練習問題>
(1) 休暇についての文章のうち、「しかしながら、有給休暇と言うのは、国から与えられた労働者の権利です。」から始まり「なので、上司が有給休暇を取らせてくれない場合は法律違反なので訴えましょう。」で終わる部分を、一字も変えずに書き写して返しなさい。
(2) 休暇についての文章を、示されている最後の文の次から書き継ぎなさい。
+++ 抜粋した文章 +++
休暇のすすめ
皆さんはこれまで、会社で定められたもの以外に、自主的にまとまった休暇を取った事あるでしょうか?
有給休暇は年間20日間与えられます。
これらを駆使すれば、理屈では1ヵ月まとまった休みを取ることができます。
前年度の繰越がある方であれば、2カ月の休暇を取ることさえできます。
でも、いくら理屈で取れたとしても、実際に取る人はまずいないでしょう。
それはなぜでしょうか?
ちょっと考えてみましょう。
・周囲に迷惑をかける
・休んだ分だけ仕事が溜まり、休み明けが大変になる
・自分が休むことでトラブルが起きないか心配
・勝手に休みを取ると何を言われるか心配
・職場に休んではいけない雰囲気がある
・周りはみんな忙しいので、1人だけ休むことに気後れがある
・上司が取らせてくれない
挙げたらキリがありませんね。
最後の1つは論外ですが、結構当てはまるものが多いのではないでしょうか。
私の同僚が風邪で休み、復帰した後「休んですみません」と言っていましたが、このように体調不良でさえ、休むことに罪悪感がある方は少なくないと思います。
しかしながら、有給休暇と言うのは、国から与えられた労働者の権利です。
日数は違いますが、パートタイムにもその権利が与えられています。
そして、業務に支障が出ると判断された場合は、時期をずらすことはできますか、原則として会社は申請された有給休暇を断ることはできません。
なので、上司が有給休暇を取らせてくれない場合は法律違反なので訴えましょう。
ちなみに厚生労働省のウェブサイトには、年次有給休暇の目的として「心身の疲労を回復しゆとりある生活を保障するため」とありますので、もしものときのためといって残して、自然消滅させるようなものではありません。
さて、法律的には全く問題ないことがご理解いただけたと思いますが、法律などではなく、それ以外の問題によって休めない方が大半だと思います。
おそらく次の5つに分類されるのではないでしょうか。
+++ データ +++
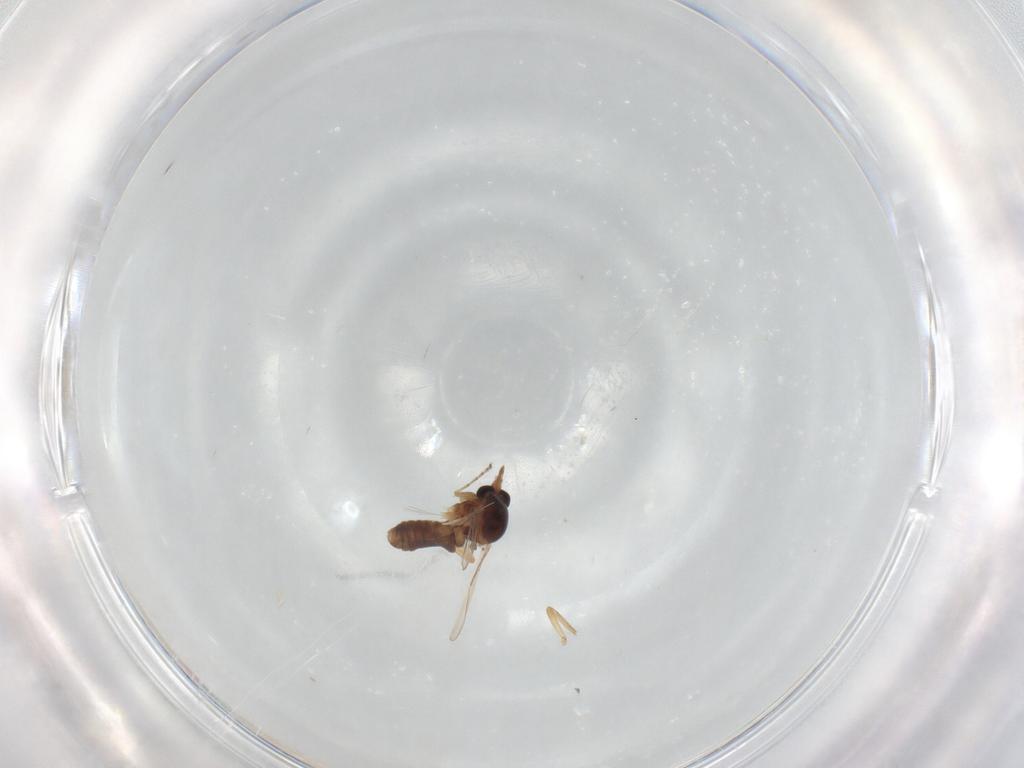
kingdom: Animalia
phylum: Arthropoda
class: Insecta
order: Diptera
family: Ceratopogonidae
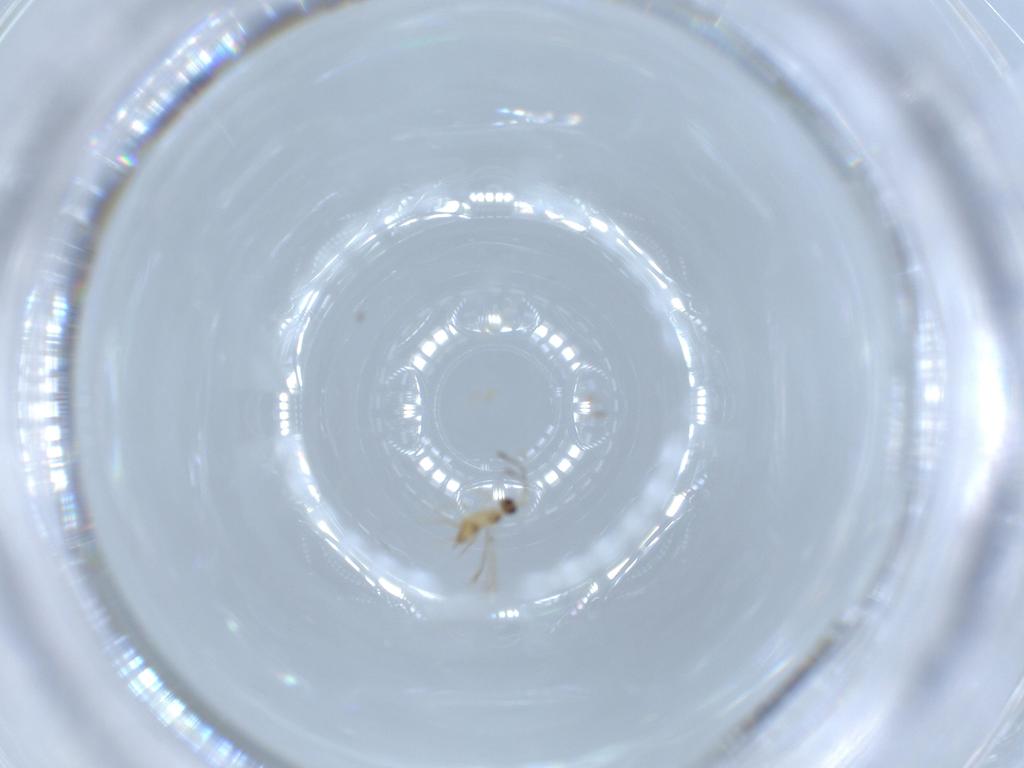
+++
解答>
(1)
しかしながら、有給休暇と言うのは、国から与えられた労働者の権利です。
日数は違いますが、パートタイムにもその権利が与えられています。
そして、業務に支障が出ると判断された場合は、時期をずらすことはできますか、原則として会社は申請された有給休暇を断ることはできません。
なので、上司が有給休暇を取らせてくれない場合は法律違反なので訴えましょう。

(2)
- 業務の属人化: 担当業務をできる人間が自分しかいない
- 問題に対する感度の高さ: ちょっとした問題でも大きく感じると、休むことで何が起きるか分からず不安になる
- 人員の不足: 1人が抜けることでチーム全体の出力が落ちる
- 悪しき一体感: みんなが大変な思いをしている時に1人だけいい思いをするのはズルいという感覚
- 過去からの慣習: 休むことは悪いこと。休まないのが普通なので休みづらい
どれも根深い問題だと思いますが、これらの問題を一気に解決する方法があります。
それは「まとまった休みを取ることをルール化する」ことです。
チームで休みが被らないように連携を取り、1人ずつ全員休むことをルール化すれば、上記の問題は基本解決してしまいます。
私の職場の事例をもとにご説明させていただきます。
ことの発端は、先程の「休んですみません」という発言でした。
社交辞令かもしれませんが、体調不良で休んだにもかかわらず、それを謝る。
しかも我々の職場は、上記の問題点を体現したような職場でした。
・業務の属人化: 「製品担当」と呼ばれる担当者が、各製品群に1人ずつついており、隣の担当者が何をやっているか分からない。
・問題に対する感度の高さ: 出荷部門であるため、問題が起こったときに納期に間に合わせるために走り回らなければならない。休んだら休んだ分だけ出荷未達になるリスクが高まる。
・人員の不足: 残業時間の長さは会社でも有数。それでも仕事が回っていない。
・悪しき一体感、過去からの慣習: これは日本企業であれば当てはまるところは多いと思います。特に我々の職場は、ひと昔前までブラック企業と呼ばれるような劣悪な労働環境で、それを当たり前と思っている世代も少なくありません。
これらを問題視した1人の従業員の発案で始まったのが、まとまった休みのルール化「1週間休もう運動」でした。
休むにあたっては、以下のルールが定められました。
・チーム全員が、一年に一度、5日間の連続した休暇を取る(土日と合わせれば9日間)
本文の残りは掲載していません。